▶ Stored records
□ □ □ □ □

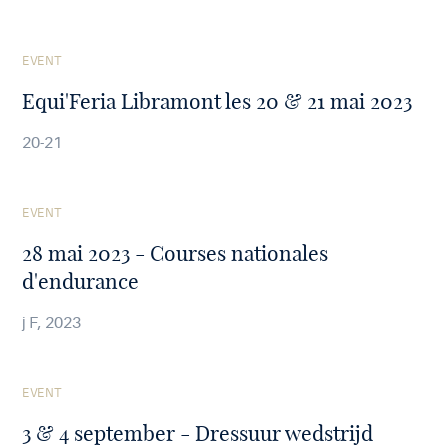
See
EVENT
the
article
Equi'Feria Libramont les 20 & 21 mai 2023
20-21
See
EVENT
the
article
28 mai 2023 - Courses nationales
d'endurance
j F, 2023
See
EVENT
the
article
3 & 4 september - Dressuur wedstrijd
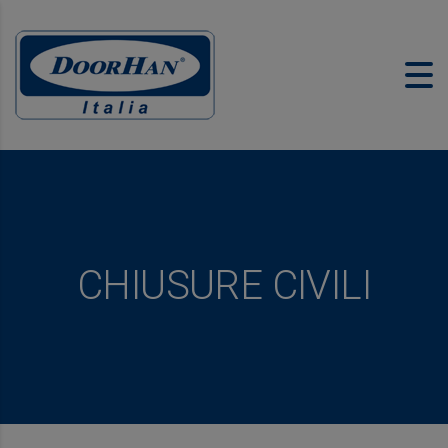
CHIUSURE CIVILI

□ □ □ □ □

▶ Exercise prompt
Without the pictures, repeat all the records word for word.

▶ Your solution
See
EVENT
the
article
Equi'Feria Libramont les 20 & 21 mai 2023
20-21
See
EVENT
the
article
28 mai 2023 - Courses nationales
d'endurance
j F, 2023
See
EVENT
the
article
3 & 4 september - Dressuur wedstrijd
CHIUSURE CIVILI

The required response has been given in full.